▸ **Prompt**
Of the entries that follow, how many lines hold the string "přímo"? Write the number and nothing more.

▸ **Dataset entries**
++++++
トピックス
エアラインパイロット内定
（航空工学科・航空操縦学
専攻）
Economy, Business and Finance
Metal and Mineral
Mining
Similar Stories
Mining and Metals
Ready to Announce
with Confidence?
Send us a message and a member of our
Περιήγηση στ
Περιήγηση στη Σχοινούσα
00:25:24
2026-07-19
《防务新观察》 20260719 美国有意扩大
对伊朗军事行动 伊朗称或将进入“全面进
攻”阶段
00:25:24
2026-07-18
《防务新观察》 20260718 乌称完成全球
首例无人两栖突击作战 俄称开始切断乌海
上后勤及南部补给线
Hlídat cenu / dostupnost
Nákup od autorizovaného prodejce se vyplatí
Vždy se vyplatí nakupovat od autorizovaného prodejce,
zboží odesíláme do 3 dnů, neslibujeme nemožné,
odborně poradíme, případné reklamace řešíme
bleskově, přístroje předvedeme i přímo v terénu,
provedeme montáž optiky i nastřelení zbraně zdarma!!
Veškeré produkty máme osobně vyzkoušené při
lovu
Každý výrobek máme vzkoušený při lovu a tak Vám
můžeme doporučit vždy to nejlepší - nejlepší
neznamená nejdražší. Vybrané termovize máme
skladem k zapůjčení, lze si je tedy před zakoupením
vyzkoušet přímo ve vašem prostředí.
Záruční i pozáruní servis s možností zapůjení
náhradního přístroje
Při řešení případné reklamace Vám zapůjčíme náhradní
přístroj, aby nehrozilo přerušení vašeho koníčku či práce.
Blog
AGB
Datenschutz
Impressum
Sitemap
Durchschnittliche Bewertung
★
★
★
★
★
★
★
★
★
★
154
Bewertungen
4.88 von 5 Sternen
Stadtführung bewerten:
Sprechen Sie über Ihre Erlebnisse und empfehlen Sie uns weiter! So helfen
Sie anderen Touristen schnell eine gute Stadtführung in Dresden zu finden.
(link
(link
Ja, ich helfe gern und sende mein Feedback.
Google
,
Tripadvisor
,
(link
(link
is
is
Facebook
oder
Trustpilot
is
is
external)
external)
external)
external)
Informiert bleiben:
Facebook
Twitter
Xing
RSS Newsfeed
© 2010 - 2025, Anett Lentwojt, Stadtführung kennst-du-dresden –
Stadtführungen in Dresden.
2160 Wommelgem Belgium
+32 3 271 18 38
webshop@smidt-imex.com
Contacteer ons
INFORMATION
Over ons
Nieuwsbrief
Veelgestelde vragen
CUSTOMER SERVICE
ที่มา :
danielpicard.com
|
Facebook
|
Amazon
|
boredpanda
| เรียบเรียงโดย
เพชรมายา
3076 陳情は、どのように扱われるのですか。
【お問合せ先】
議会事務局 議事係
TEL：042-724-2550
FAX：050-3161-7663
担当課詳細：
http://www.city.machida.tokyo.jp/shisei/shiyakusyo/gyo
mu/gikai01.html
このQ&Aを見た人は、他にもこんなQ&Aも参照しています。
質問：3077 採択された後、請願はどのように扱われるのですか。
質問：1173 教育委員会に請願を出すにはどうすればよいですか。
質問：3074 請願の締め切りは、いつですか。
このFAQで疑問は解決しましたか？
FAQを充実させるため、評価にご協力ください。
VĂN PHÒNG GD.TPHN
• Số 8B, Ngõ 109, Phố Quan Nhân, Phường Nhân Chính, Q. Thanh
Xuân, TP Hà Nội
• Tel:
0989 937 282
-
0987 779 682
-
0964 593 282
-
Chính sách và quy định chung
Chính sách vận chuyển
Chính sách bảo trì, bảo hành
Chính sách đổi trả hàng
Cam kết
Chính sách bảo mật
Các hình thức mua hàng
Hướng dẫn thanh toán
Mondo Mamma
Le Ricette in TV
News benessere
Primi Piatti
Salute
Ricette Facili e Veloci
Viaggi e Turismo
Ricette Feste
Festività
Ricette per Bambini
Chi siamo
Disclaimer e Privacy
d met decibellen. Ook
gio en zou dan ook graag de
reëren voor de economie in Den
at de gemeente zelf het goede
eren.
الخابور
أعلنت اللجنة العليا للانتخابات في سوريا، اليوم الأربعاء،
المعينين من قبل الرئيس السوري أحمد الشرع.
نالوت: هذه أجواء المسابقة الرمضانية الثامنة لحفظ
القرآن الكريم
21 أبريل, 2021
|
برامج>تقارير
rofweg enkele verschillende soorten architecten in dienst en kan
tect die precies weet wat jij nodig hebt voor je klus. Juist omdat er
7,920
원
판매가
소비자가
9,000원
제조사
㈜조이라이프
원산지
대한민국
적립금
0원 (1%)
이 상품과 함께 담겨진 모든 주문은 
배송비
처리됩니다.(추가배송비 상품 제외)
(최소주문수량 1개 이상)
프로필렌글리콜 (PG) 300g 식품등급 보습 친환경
++++++
▸ **Your solution**
2